HR data analysis is a strategic topic for most organizations. However, this exercise can be complex for them because the form in which they collect and store it is not always adapted. Let’s zoom in on what structured and unstructured data are, their differences, as well as their advantages and disadvantages. 



Structured data and unstructured data: what are the differences?


In order to be able to analyze and exploit HR data in a relevant way, it is important to know in which form it is collected or stored.


Unstructured Data


Unstructured data is the data most frequently encountered within organizations. It is information stored in its original format, without applying any special processing to it. This data usually consists of textual documents (job descriptions in various formats, for example).


 Structured Data


Structured data corresponds to information formatted according to a predefined structure, allowing it to be organized together and analyzed. It can be numerical data or textual data (lists of standardized occupations and skills, for example).

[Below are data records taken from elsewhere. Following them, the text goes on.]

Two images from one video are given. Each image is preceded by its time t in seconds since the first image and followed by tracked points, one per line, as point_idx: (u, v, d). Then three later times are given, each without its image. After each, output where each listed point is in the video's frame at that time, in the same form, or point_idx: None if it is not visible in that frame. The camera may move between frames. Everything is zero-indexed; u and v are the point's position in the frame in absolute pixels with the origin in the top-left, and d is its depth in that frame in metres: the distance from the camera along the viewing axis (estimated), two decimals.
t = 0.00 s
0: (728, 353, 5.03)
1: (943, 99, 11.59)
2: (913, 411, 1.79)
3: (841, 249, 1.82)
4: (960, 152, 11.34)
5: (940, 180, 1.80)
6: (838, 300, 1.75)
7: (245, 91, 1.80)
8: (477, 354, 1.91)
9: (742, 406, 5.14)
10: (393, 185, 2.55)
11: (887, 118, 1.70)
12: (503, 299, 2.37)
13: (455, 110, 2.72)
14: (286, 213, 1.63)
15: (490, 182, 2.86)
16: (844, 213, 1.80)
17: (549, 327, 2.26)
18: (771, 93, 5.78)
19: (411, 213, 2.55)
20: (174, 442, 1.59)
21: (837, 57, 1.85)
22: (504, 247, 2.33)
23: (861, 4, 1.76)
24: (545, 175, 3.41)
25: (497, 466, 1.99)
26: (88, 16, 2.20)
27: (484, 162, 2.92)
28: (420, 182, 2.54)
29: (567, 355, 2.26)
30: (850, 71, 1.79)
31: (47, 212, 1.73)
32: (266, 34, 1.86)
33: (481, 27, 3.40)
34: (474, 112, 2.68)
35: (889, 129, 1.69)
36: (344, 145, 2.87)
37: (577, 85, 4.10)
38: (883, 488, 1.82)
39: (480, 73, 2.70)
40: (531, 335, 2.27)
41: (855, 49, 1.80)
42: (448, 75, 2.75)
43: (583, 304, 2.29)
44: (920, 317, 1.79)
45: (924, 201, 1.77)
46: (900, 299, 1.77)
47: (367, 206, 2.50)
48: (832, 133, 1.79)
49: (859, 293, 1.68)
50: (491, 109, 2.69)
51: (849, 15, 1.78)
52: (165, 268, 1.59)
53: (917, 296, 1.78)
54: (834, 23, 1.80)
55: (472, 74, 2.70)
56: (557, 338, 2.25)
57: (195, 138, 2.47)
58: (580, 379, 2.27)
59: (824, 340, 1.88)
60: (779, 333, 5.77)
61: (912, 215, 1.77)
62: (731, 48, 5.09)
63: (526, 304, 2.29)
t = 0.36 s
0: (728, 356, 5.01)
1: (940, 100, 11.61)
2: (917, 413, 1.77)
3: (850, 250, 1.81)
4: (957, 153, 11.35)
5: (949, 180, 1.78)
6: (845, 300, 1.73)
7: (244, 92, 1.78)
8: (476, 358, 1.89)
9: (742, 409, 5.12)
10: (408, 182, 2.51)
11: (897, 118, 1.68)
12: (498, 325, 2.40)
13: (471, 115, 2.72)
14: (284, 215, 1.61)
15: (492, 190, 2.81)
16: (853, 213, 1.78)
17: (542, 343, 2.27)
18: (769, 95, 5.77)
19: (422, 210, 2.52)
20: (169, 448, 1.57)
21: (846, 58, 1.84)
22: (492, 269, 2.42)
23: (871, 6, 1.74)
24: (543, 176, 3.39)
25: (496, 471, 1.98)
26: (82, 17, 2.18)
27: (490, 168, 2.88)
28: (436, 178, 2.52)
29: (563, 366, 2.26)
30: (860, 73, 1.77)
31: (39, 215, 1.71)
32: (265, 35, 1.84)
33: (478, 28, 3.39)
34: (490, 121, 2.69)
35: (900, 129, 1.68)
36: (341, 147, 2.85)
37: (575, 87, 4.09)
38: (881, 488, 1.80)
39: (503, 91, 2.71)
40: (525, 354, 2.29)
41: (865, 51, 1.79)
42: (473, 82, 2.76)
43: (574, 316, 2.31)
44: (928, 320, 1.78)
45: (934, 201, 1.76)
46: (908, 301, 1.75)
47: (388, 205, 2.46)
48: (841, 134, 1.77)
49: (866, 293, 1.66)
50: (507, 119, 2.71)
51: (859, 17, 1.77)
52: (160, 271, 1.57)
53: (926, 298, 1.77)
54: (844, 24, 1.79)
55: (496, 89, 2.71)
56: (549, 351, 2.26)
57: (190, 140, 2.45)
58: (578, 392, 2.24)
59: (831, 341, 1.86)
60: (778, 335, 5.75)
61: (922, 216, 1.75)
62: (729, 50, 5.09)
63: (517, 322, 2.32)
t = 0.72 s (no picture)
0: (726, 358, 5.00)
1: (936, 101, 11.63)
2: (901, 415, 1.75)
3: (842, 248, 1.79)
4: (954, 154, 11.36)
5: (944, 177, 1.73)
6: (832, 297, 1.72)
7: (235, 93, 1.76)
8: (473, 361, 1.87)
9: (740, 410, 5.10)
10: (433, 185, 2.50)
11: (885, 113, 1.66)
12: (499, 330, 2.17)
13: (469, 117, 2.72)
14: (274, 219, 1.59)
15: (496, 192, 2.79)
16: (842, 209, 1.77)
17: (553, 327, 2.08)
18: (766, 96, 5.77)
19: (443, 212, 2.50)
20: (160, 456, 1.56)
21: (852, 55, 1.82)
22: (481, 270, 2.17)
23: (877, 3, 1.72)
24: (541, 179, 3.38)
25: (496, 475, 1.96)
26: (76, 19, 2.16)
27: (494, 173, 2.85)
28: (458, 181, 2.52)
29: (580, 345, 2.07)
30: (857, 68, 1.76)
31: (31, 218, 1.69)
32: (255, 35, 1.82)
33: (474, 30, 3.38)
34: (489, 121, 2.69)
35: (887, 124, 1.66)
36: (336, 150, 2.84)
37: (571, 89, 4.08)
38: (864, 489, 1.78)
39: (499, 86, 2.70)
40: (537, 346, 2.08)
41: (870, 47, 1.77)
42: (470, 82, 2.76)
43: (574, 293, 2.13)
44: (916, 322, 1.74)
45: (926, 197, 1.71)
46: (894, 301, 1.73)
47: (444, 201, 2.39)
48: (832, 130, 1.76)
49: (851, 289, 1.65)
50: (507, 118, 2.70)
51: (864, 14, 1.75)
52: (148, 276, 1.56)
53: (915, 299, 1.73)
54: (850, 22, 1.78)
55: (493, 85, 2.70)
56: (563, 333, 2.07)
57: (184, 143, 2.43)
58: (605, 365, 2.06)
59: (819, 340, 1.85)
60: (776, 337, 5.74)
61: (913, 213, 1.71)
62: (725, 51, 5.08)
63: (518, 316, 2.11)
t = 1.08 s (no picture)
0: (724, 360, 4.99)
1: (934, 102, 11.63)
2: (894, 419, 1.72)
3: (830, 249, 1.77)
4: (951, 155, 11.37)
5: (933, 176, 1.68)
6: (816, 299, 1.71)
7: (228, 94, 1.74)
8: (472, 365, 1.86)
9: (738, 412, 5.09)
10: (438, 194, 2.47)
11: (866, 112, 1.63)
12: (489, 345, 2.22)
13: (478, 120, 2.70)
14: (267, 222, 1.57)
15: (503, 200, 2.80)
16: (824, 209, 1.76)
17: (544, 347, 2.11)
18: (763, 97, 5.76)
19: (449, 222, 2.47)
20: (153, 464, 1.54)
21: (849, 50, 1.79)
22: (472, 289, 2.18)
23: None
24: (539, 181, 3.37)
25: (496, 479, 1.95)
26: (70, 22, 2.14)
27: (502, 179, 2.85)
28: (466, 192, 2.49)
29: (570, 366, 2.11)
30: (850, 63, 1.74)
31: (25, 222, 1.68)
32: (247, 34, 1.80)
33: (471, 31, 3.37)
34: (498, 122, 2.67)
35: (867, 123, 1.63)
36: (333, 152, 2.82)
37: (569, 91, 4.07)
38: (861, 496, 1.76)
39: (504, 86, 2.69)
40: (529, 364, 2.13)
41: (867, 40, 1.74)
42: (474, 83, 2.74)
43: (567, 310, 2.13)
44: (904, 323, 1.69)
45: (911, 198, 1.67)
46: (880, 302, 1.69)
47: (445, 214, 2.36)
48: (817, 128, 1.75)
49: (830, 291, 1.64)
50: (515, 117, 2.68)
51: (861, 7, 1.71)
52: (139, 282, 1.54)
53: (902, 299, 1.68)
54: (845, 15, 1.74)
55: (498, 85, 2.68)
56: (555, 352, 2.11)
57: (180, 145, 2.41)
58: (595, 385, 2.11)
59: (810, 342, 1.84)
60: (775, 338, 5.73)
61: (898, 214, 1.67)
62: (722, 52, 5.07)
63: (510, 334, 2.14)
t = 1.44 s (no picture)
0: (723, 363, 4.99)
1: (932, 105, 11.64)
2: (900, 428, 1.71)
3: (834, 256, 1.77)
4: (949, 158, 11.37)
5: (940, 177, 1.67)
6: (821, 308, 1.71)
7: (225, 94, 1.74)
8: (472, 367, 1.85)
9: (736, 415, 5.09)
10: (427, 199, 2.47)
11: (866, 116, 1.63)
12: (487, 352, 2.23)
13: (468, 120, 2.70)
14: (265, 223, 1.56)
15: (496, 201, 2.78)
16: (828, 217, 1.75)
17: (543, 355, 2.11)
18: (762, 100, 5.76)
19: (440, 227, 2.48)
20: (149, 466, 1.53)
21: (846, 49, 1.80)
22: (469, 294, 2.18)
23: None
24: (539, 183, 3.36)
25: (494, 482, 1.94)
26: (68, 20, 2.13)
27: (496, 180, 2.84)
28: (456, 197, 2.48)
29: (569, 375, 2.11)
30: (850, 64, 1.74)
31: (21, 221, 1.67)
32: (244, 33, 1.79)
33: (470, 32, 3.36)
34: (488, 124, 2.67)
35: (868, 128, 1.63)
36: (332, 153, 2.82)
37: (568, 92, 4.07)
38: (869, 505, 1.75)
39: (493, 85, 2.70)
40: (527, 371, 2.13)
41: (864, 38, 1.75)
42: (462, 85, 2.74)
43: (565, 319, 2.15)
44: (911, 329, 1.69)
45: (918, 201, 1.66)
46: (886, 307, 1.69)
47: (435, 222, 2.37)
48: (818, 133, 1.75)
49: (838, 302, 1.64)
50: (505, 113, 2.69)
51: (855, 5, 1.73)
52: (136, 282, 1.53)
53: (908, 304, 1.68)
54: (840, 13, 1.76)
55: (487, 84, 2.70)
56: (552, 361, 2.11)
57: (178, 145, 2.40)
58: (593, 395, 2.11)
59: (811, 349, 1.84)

Related: The challenges of HR data for companies



What are the advantages and disadvantages of these data?


As is often the case there are advantages and disadvantages to both structured and unstructured data.


The advantages of unstructured data


The main advantage of unstructured data is that it can be collected quickly, since it does not follow a specific format. Moreover, since its format is not fixed, it is going to be possible to format it according to the needs and thus multiply the uses of this data.


→ The disadvantages of unstructured data


The main disadvantage of unstructured data is that it cannot be exploited as is, since it is generally heterogeneous. Therefore, they require the use of data science specialists and/or dedicated tools to structure and analyze them.


Good to know:

Data science is a scientific discipline that uses techniques and models from the fields of mathematics and computer science to extract and “make sense” of structured and unstructured data.


 The advantages of structured data


As for structured data, its advantage is that it is easily exploitable by artificial intelligence algorithms. The structure they follow allows machine learning tools to identify and process information quickly.


→ The disadvantages of structured data


The main disadvantage of structured data for organizations is that it requires establishing and following specific writing format structures. Depending on their needs, choosing which fields to fill in can be time-consuming and resource-intensive. In addition, the definition of these fields is sometimes imprecise, which leads to heterogeneity in the filling of these fields if several people fill them.



Today, data structuring can be automated thanks to algorithms. Based on text recognition and matching technologies using the latest forms of artificial intelligence (NLP, neural networks), these algorithms are able to clean and structure the data of organizations. They represent a valuable time-saver for HR teams, allowing them to focus on the areas where they can add the most value.


Good to know:

The standardization of textual data, therefore of most HR data, consists of aligning the data to the same “language”. For example, the same job may have several names depending on the organization. Standardizing the names by replacing them with the job they represent makes it easier to compare them because they are transcribed into the same “language”.